-- Dataset entries follows --

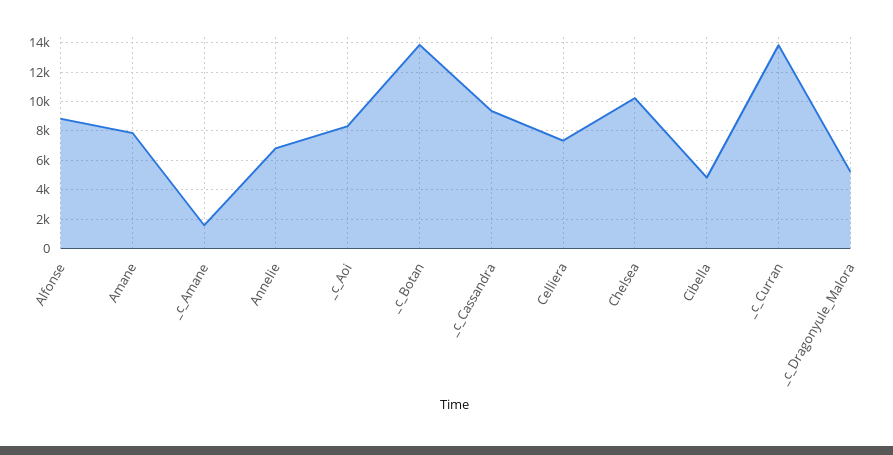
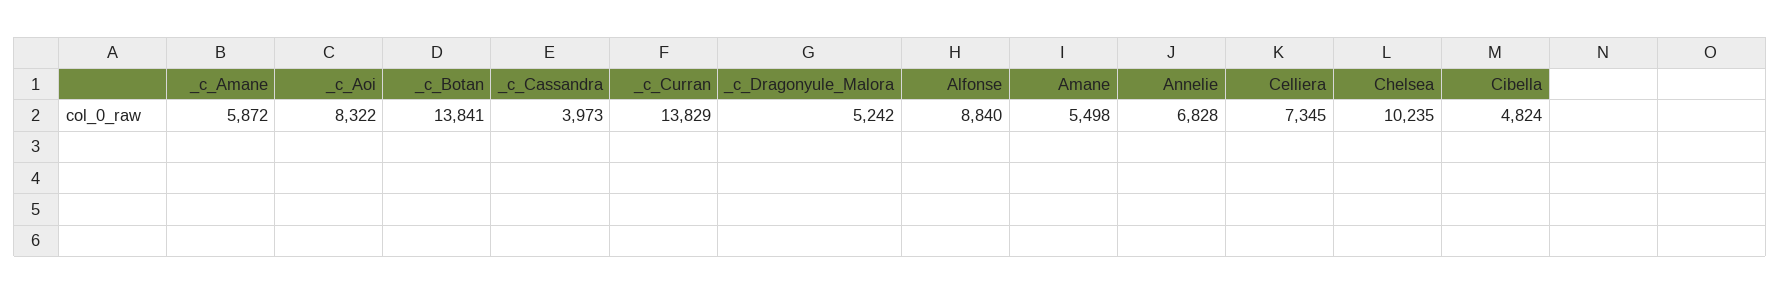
Amane: 8000 -> 5498
_c_Amane: 1500 -> 5872
_c_Cassandra: 9500 -> 3973

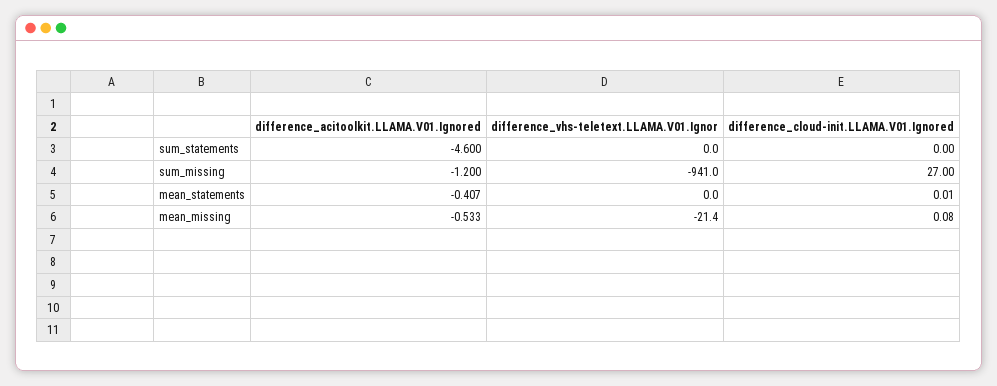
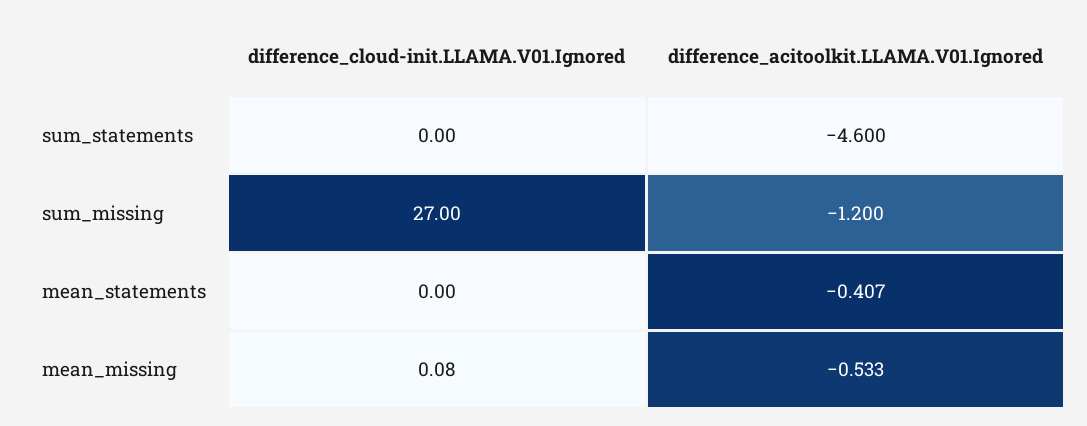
difference_vhs-teletext.LLAMA.V01.Ignor, sum_statements: 0 -> none
difference_vhs-teletext.LLAMA.V01.Ignor, sum_missing: -941 -> none
difference_vhs-teletext.LLAMA.V01.Ignor, mean_statements: 0 -> none
difference_cloud-init.LLAMA.V01.Ignored, mean_statements: 0.01 -> 0
difference_vhs-teletext.LLAMA.V01.Ignor, mean_missing: -21.4 -> none

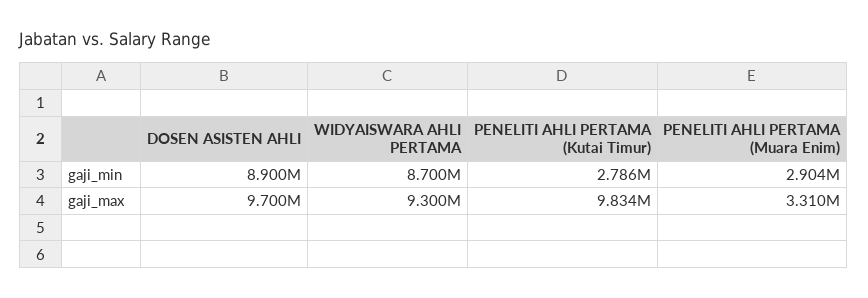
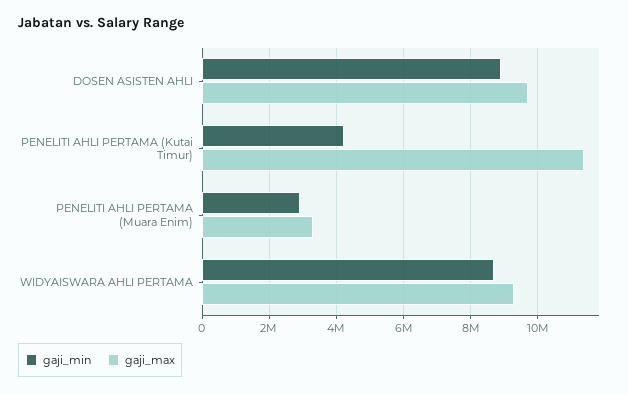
gaji_min, PENELITI AHLI PERTAMA (Kutai Timur): 2786000 -> 4200000
gaji_max, PENELITI AHLI PERTAMA (Kutai Timur): 9834000 -> 11400000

-- Dataset entries concluded --

*Exercise instructions:* When a line above contains the string "Timur", copy that line.

*Solution to this exercise:*
gaji_min, PENELITI AHLI PERTAMA (Kutai Timur): 2786000 -> 4200000
gaji_max, PENELITI AHLI PERTAMA (Kutai Timur): 9834000 -> 11400000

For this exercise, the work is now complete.